* [Given problem]:
Write the data below, from the line with "genus: Ononis" up to and including the line with "scientific name: Carex hostiana", as a two-column CSV with the columns field and value. Use one row for each line, put every entry inside double quotes, and replace any line breaks with spaces.

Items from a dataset
· · · · · · ·

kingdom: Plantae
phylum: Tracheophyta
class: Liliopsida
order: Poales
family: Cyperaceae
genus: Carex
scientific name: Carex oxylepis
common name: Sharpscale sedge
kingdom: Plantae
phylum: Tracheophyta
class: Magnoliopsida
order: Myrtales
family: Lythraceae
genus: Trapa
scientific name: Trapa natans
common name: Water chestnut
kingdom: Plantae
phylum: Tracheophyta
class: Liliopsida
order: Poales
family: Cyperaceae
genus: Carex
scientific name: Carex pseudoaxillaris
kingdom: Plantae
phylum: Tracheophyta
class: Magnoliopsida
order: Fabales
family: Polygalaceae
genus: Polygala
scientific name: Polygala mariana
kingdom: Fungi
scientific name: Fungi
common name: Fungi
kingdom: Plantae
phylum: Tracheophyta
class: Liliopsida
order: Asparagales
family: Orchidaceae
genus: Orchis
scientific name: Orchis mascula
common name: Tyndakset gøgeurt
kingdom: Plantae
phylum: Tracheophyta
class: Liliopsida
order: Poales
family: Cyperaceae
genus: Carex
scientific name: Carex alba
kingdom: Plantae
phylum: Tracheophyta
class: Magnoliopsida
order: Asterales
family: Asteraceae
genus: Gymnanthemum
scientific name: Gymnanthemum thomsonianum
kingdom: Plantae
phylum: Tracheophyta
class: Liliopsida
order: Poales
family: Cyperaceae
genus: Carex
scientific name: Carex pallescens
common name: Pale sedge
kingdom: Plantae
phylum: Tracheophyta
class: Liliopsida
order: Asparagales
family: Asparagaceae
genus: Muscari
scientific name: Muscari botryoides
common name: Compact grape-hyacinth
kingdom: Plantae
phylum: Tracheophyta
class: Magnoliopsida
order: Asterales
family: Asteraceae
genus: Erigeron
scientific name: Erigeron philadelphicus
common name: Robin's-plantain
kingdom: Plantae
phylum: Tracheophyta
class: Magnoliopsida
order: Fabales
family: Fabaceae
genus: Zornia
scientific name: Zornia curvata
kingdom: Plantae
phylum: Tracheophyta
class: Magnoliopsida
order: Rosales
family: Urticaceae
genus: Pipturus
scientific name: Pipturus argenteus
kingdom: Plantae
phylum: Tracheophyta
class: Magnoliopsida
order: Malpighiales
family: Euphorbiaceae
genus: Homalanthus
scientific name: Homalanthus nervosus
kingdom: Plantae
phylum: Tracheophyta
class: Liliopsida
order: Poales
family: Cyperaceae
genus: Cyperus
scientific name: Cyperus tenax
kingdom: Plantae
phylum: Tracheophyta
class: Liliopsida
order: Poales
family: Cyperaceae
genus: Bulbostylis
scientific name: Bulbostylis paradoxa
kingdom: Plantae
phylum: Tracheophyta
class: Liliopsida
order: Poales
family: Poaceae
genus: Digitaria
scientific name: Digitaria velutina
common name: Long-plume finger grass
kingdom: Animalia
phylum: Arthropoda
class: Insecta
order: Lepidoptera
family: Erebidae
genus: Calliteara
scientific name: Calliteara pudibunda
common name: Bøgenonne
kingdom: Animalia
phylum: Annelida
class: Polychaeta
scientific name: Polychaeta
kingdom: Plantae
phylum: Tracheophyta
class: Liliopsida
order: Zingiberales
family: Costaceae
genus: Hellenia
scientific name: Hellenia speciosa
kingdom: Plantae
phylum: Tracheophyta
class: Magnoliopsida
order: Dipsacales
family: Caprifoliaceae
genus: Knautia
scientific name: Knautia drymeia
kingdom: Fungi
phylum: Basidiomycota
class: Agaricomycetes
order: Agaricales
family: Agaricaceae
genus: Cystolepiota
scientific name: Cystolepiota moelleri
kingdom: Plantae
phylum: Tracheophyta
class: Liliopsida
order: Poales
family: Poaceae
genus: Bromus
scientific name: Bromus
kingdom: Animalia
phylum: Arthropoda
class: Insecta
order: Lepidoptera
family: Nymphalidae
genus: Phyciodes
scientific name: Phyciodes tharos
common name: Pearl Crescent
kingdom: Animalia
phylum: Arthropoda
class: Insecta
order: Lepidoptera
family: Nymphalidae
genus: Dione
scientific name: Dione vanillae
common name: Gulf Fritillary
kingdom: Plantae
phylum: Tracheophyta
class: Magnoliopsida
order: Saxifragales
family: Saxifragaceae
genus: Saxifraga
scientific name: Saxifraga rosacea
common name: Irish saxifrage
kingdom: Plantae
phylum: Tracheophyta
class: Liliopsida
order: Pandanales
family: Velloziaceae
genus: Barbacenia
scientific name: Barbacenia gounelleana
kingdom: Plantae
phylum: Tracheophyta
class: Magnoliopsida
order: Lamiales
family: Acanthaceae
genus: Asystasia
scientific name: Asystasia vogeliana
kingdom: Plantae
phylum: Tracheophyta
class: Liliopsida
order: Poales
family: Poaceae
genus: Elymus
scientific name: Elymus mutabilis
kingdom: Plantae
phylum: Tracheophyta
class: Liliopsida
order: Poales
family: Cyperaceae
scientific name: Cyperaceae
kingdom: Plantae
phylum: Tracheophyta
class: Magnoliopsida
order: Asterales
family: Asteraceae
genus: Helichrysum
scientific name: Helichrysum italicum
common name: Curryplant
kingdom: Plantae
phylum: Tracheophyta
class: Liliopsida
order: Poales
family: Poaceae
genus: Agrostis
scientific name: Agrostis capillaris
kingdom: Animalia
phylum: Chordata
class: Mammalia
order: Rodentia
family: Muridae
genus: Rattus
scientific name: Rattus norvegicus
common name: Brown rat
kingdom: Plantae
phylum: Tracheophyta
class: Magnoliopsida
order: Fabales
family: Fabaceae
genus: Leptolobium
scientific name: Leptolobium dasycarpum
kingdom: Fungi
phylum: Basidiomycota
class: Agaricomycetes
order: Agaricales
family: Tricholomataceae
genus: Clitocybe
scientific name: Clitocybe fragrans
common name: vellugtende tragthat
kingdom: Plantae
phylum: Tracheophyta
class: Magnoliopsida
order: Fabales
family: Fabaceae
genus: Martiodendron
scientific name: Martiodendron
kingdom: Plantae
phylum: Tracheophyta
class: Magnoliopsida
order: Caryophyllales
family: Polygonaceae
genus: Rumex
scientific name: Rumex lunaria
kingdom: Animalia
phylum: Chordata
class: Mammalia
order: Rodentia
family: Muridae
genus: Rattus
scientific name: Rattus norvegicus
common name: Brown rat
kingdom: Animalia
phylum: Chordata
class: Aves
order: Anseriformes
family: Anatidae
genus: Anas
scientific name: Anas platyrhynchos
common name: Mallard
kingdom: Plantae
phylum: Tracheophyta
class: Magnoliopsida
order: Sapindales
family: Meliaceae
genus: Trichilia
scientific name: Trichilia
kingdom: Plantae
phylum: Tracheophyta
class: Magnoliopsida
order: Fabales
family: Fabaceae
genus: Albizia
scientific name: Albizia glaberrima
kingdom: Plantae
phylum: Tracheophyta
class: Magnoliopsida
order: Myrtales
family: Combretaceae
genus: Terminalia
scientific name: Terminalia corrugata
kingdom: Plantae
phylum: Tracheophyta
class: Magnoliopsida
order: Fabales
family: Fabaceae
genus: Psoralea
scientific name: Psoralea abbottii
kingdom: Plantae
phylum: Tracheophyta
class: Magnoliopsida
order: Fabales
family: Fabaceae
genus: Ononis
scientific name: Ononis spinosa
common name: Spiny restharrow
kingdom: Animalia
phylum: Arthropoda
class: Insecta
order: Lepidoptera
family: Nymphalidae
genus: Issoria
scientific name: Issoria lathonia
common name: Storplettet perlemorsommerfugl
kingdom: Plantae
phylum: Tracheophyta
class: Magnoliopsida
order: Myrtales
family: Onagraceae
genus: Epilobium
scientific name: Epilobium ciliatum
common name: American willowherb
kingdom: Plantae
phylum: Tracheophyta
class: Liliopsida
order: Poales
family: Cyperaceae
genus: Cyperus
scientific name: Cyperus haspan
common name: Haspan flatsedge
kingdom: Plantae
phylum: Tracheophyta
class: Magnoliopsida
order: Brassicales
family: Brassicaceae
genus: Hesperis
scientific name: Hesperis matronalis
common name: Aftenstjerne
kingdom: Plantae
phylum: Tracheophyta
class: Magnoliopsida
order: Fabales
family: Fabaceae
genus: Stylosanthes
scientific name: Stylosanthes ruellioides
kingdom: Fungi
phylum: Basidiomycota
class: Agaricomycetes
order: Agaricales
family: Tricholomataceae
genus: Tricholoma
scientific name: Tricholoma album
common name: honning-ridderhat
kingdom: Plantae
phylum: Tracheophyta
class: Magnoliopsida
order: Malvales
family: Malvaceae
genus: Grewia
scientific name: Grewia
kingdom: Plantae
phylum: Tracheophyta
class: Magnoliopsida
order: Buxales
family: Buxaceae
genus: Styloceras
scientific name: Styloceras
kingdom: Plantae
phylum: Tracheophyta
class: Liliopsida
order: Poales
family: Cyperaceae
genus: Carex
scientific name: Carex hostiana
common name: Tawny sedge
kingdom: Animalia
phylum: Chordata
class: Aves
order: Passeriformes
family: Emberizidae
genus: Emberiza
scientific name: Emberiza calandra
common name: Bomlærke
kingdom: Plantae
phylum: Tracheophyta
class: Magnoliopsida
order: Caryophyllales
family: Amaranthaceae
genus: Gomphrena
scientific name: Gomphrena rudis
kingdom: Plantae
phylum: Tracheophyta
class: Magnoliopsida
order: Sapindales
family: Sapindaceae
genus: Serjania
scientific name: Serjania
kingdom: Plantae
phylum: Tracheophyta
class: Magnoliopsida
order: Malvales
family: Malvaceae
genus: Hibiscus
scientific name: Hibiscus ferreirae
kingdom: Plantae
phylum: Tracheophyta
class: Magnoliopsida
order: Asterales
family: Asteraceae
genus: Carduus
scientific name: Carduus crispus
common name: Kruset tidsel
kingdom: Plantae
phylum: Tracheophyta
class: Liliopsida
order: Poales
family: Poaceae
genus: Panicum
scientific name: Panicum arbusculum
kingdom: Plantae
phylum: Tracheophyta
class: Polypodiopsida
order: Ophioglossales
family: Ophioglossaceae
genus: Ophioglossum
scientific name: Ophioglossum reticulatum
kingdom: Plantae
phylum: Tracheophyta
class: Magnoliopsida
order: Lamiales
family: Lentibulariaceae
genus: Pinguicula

· · · · · · ·

* [The answer]:
field,value
"genus:","Ononis"
"scientific name:","Ononis spinosa"
"common name:","Spiny restharrow"
"kingdom:","Animalia"
"phylum:","Arthropoda"
"class:","Insecta"
"order:","Lepidoptera"
"family:","Nymphalidae"
"genus:","Issoria"
"scientific name:","Issoria lathonia"
"common name:","Storplettet perlemorsommerfugl"
"kingdom:","Plantae"
"phylum:","Tracheophyta"
"class:","Magnoliopsida"
"order:","Myrtales"
"family:","Onagraceae"
"genus:","Epilobium"
"scientific name:","Epilobium ciliatum"
"common name:","American willowherb"
"kingdom:","Plantae"
"phylum:","Tracheophyta"
"class:","Liliopsida"
"order:","Poales"
"family:","Cyperaceae"
"genus:","Cyperus"
"scientific name:","Cyperus haspan"
"common name:","Haspan flatsedge"
"kingdom:","Plantae"
"phylum:","Tracheophyta"
"class:","Magnoliopsida"
"order:","Brassicales"
"family:","Brassicaceae"
"genus:","Hesperis"
"scientific name:","Hesperis matronalis"
"common name:","Aftenstjerne"
"kingdom:","Plantae"
"phylum:","Tracheophyta"
"class:","Magnoliopsida"
"order:","Fabales"
"family:","Fabaceae"
"genus:","Stylosanthes"
"scientific name:","Stylosanthes ruellioides"
"kingdom:","Fungi"
"phylum:","Basidiomycota"
"class:","Agaricomycetes"
"order:","Agaricales"
"family:","Tricholomataceae"
"genus:","Tricholoma"
"scientific name:","Tricholoma album"
"common name:","honning-ridderhat"
"kingdom:","Plantae"
"phylum:","Tracheophyta"
"class:","Magnoliopsida"
"order:","Malvales"
"family:","Malvaceae"
"genus:","Grewia"
"scientific name:","Grewia"
"kingdom:","Plantae"
"phylum:","Tracheophyta"
"class:","Magnoliopsida"
"order:","Buxales"
"family:","Buxaceae"
"genus:","Styloceras"
"scientific name:","Styloceras"
"kingdom:","Plantae"
"phylum:","Tracheophyta"
"class:","Liliopsida"
"order:","Poales"
"family:","Cyperaceae"
"genus:","Carex"
"scientific name:","Carex hostiana"